There’s also a time commitment to being involved in this programme. Each standard has to be broken down into components and often two or three members of the team would read through the standard to fully understand what the requirements are. 

In the initial stages we thought we had to work through the standards in the order they were presented but soon learnt this was not the case. Early wins are the key and so some of the easier standards were tackled first to enable the team to have a process in place for submitting them on to the RCGP website to be checked. We were lucky we had a member of the team who has excellent IT skills and was able to upload the policies, cut and paste items from minutes and practice leaflets, among other places. If that had this been left to me it would have taken hours, but to a young IT brain it was easy.

From then on the work was distributed to the most relevant person. As practice manager I got the HR section. The first few standards were straightforward, no problems – the information was already in the practice. Then I got one that referred to a particular document and process called DL07. No problem I thought, as I began to search the internet and asked various HR departments. But for some reason it had not been heard of. Reluctantly I gave in and asked the RCGP. After a week they came back to me a little bit red faced to say that they didn’t know where that particular standard had come from and apologised for it being in the standard. The joys of being first in a programme!

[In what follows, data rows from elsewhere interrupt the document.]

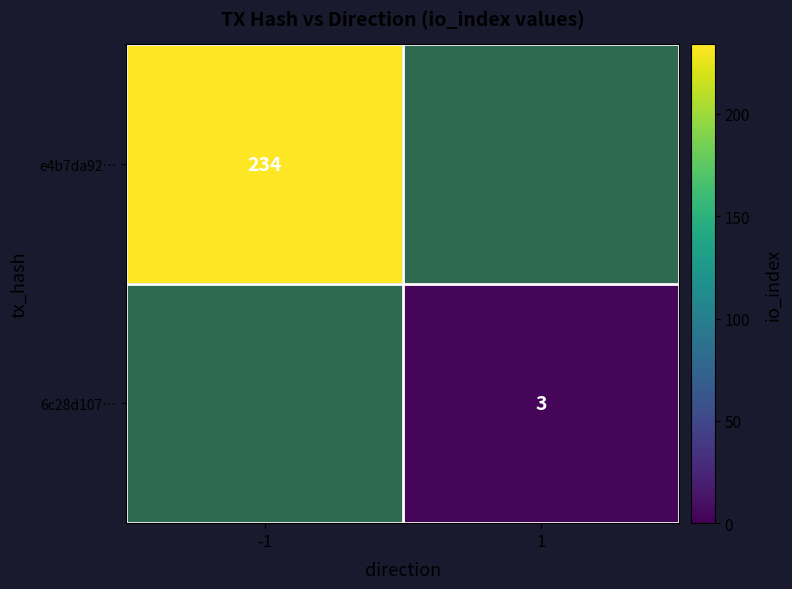

Is it true that 6c28d107… equals 3 at 1?

True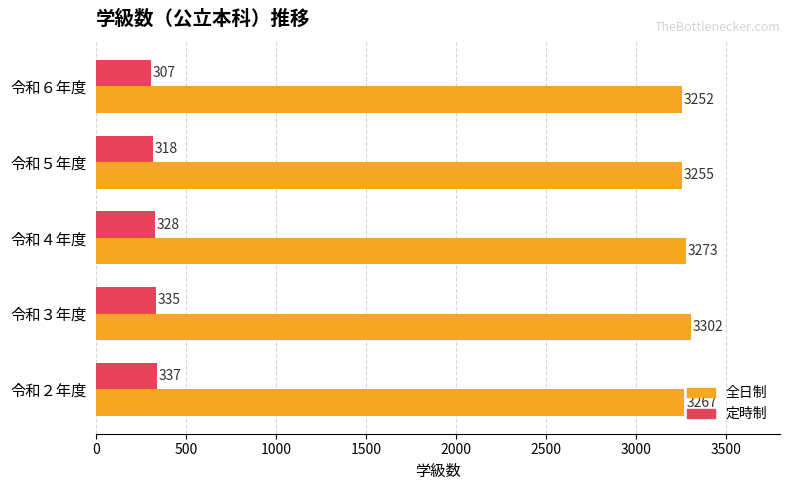

Rank the series by their average value, from highest to lowest.

全日制, 定時制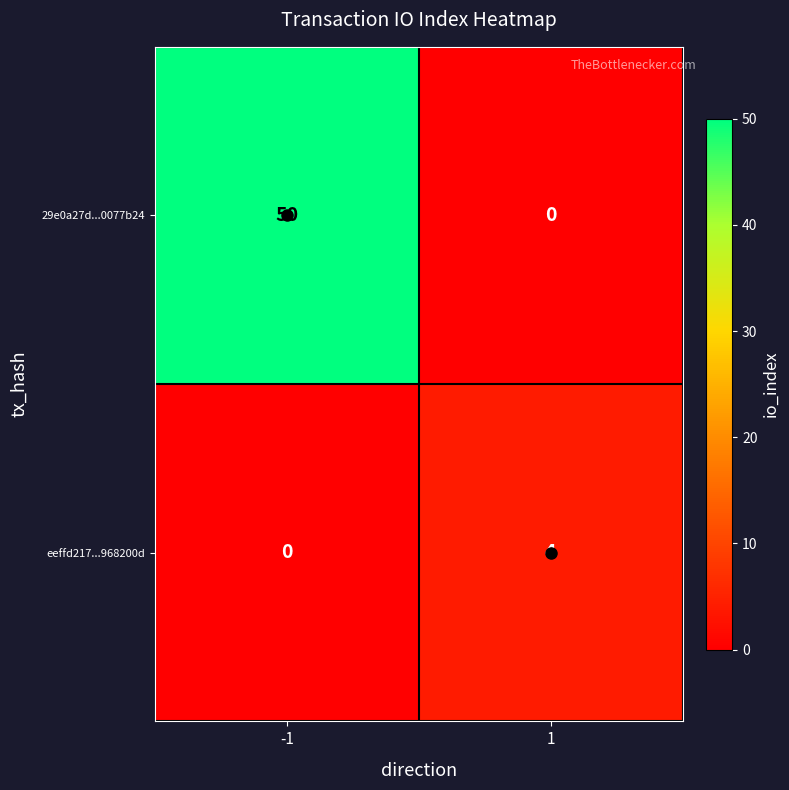

What is the difference between the highest and lowest values at -1?

50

The whole process took us about nine months but it’s possible we could have done it far faster had the problems with the web site not held us up. We were appointed a very nice assessor, Debbie, who was also new to the process. In the early stages standards were being submitted without being passed through to Debbie for approval. Together we managed to improve this and hopefully those following will find that the assessment process is easy. 

As the assessments are reviewed some came back for minor alterations, simple things like review dates missing. We suggested in our meeting with the RCGP after we had completed the programme that maybe a Q&A section could be added to the web site so that practices can look at examples of how the information needs to be presented. 

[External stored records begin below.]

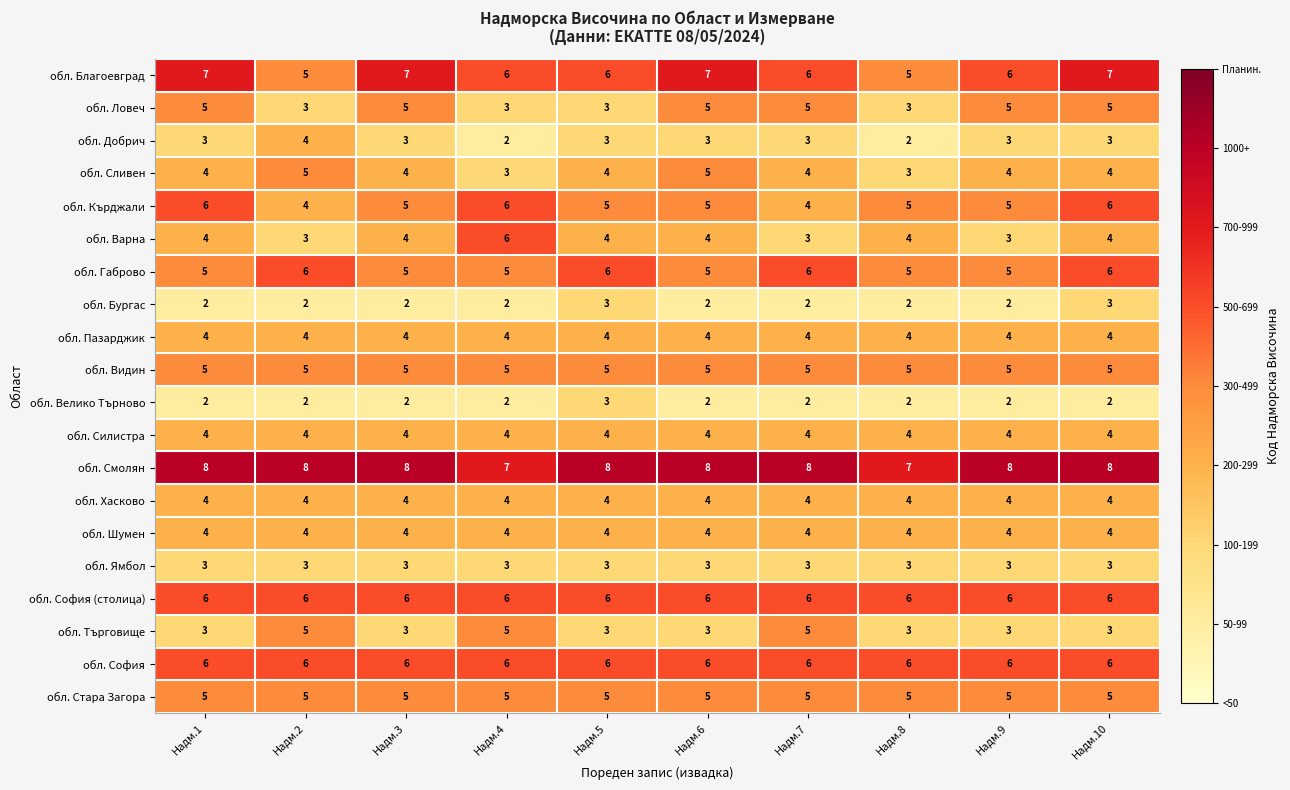

Which series has the widest spread of values?

обл. Варна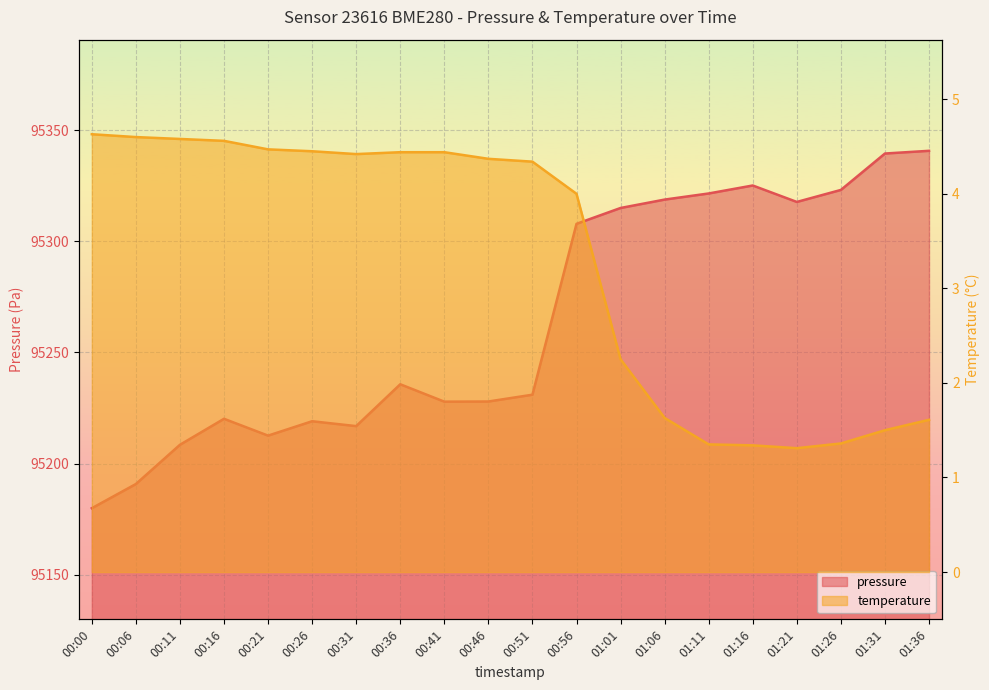

At which category does the chart reach its peak across all series?

01:36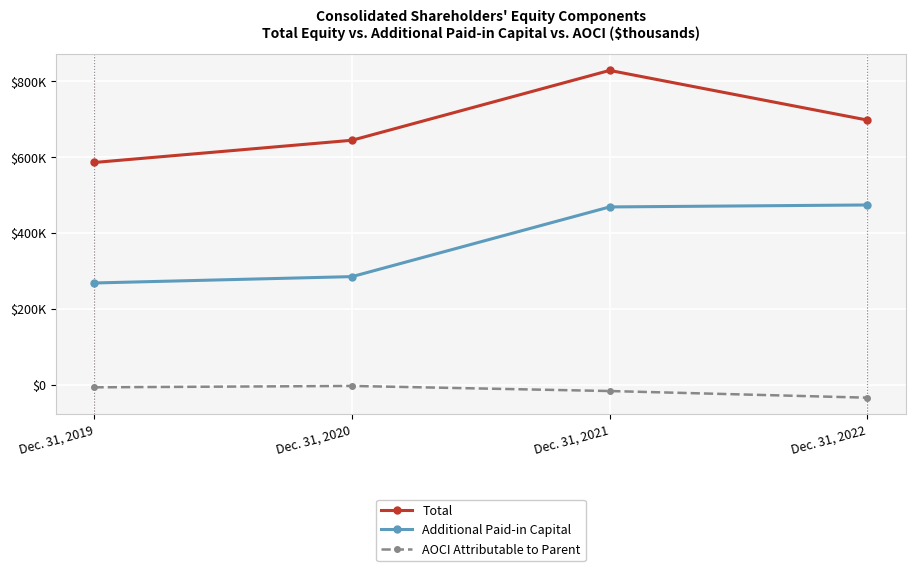

True or false: Additional Paid-in Capital and AOCI Attributable to Parent intersect in this chart.

False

We also suggested the practices who have been through the process can be approached by those just starting the journey, to talk through the requirements and possibly give some guidance in the early stages. I have already been approached by two practices and was very happy to answer their concerns and offer support if they needed it.

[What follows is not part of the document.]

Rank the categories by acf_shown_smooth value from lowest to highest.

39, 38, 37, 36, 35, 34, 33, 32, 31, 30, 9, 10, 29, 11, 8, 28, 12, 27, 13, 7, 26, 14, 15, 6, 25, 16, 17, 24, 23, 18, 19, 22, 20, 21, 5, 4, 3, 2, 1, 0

Without doubt Practice Accreditation has improved our quality processes and protocols. It gave us a chance to see our good points and our bad points and improve things. I think it makes you step back and take a reality check on what you think you’re doing and what you’re supposed to be doing, what kind of goals you should be trying to achieve.

We feel very assured that we are prepared for CQC registration and a visit from CQC inspectors. Moreover now the hard work is over we feel proud to display the Practice Accreditation certificate to our patients.

The benefits of completing Practice Accreditation are wide ranging, we feel the process developed the whole practice team, with revalidation on the horizon the GPs were enthused by the CPD credits they gathered, but moreover we do feel the Practice Accreditation certificate assures patients of safety and quality. 

Practice Accreditation requires hard work, a determined team and a leader focused on progressing the work. If you dedicate to the process the rewards are worth it.